Sen git güz mevsiminde dünya edebiyatından seçme eserler oku, kış geldiğinde Kerime Nadir'in romanlarına göz dik. Olmaz efendim olmaz. Kerime Nadir romanları güzden başka mevsimlere de yakışır elbet ama kıvamının doruk noktasını bulmaz. Bence. 

İlk okuyuşum değil bu kitabı. Son da olmayacak muhtemelen. Bir yanım Kerime Nadir'in kaleminden çıkma romanları okuma ihtiyacı duyuyor zaman zaman. Yakın geçmişten bir gece içime doğan gereksinim tam da buna karşılık geliyor. Elime önce Aşka Tövbe'yi aldım ama onun hakkında zaten yazmış olduğum için Samanyolu'ndan giriyorum konuya. Nihayet! 

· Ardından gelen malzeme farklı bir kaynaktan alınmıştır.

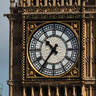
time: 10:36
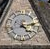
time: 4:12
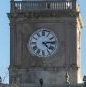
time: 4:13
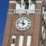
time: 11:47
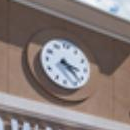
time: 3:22
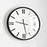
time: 9:28
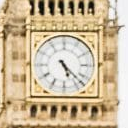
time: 5:22
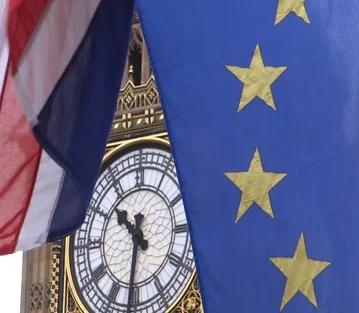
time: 10:31
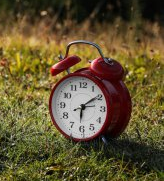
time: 6:09
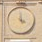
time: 3:58
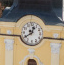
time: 12:39
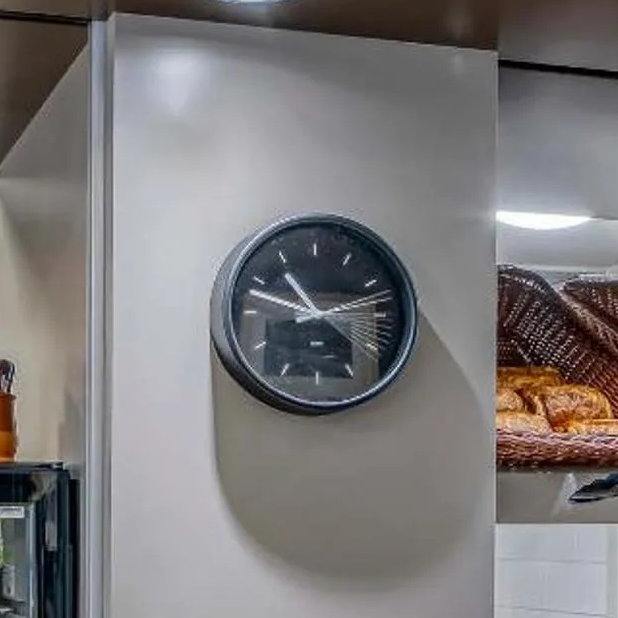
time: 10:48
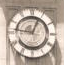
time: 12:46
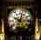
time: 10:02
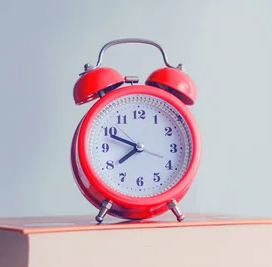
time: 7:48
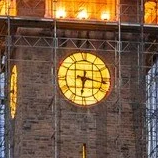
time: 6:16
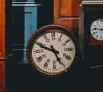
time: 4:48
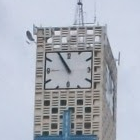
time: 10:55
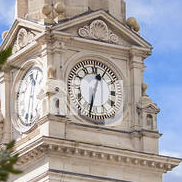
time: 12:32
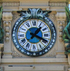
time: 1:19
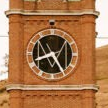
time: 8:24
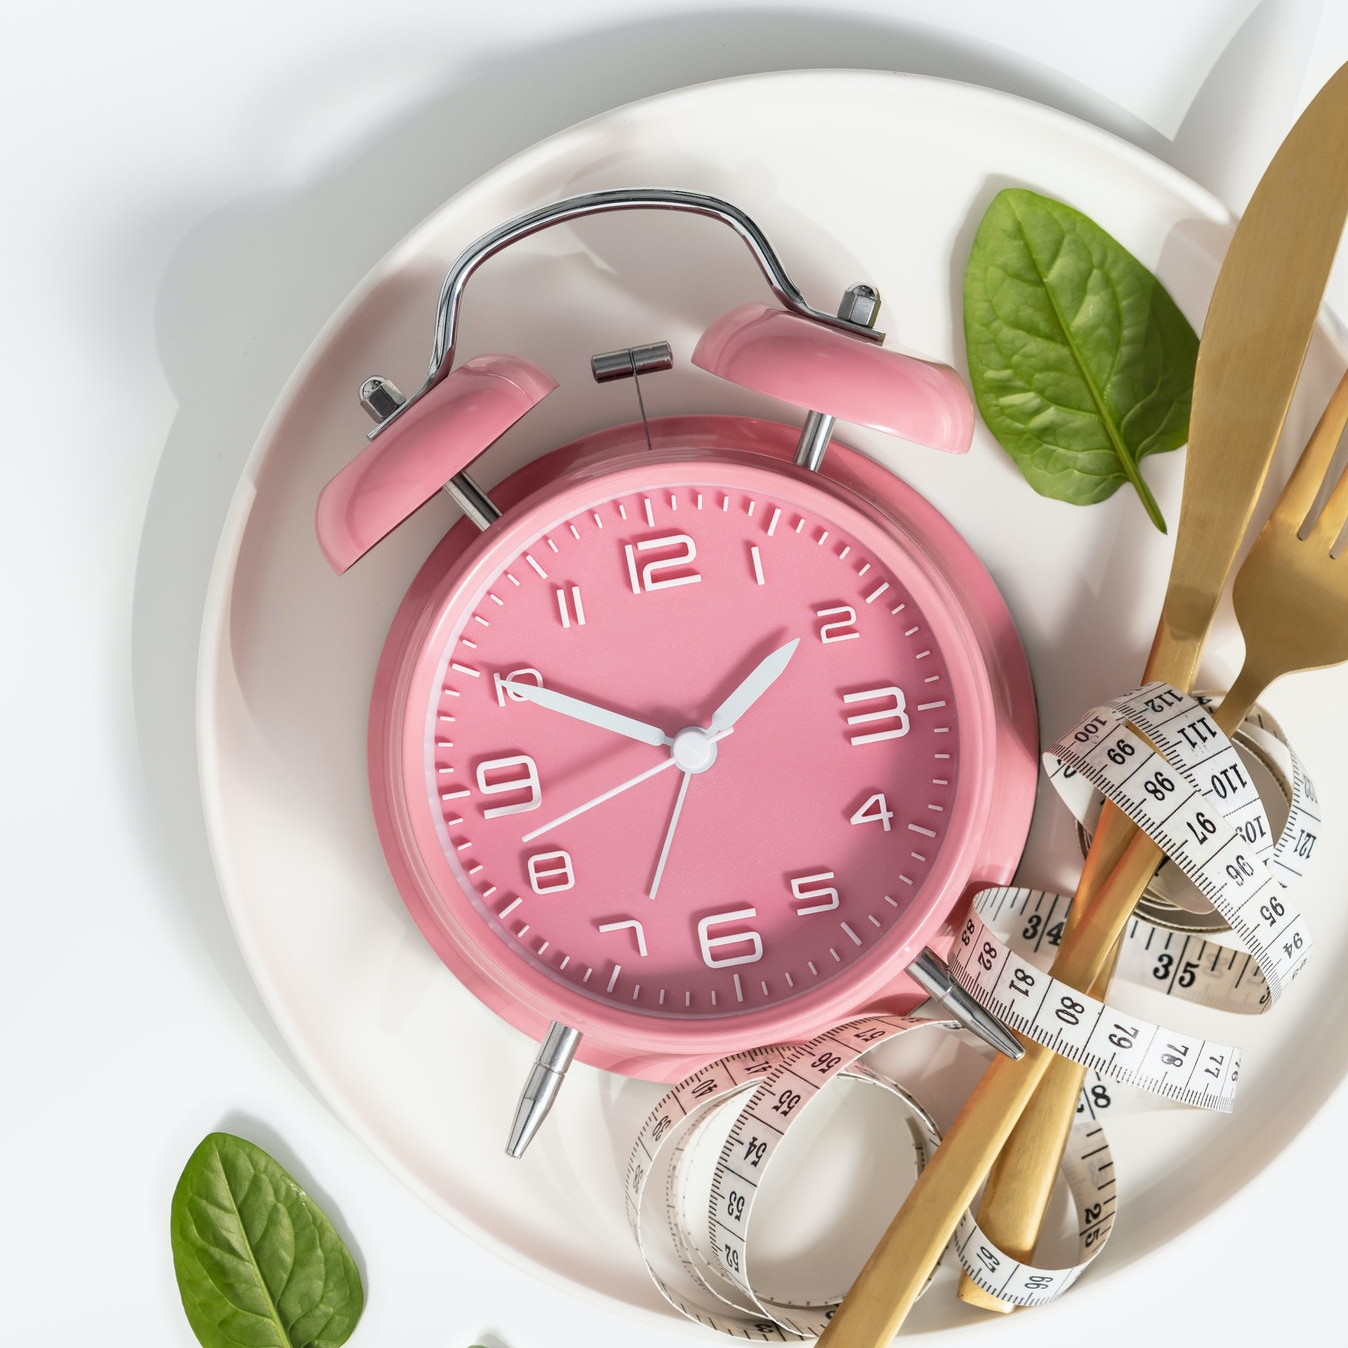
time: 1:50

Elimizde bir adet Nejat, bir adet de Zülal var. İkisini karıştırınca aşk olur mu? Olur, olur ama biraz geç olur, epey güç olur, çok depresif dönemler atlattıktan sonra olur. Neden mi? Nejat Zülal'i çocukluğundan beri sevmektedir. Zülal ise kendi hislerinin farkına varmadan önce Nejat'ın yakın arkadaşı Namık ile nişanlanmıştır bile. Hal böyleyken Nejat'ın dile gelmesinden daha doğal ne olabilir ki? Kerime Nadir de böyle düşünmüş olmalı ki Nejat'ın duygusal çalkantılarını dile getirmekle kalmamış, epey bir coşturmuş, hastalıklı ve saplantılı bir aşka dönüştürmüş. Bana da okumak düşmüş. Bu arada kitabın beyaz perdeye uyarlandığı, Hülya Koçyiğit ve Ediz Hun'un başrollerini paylaşıp iyi bir iş çıkardığı aynı isimli filmi izlemeyen varsa çiçekle kovalarım he ona göre! 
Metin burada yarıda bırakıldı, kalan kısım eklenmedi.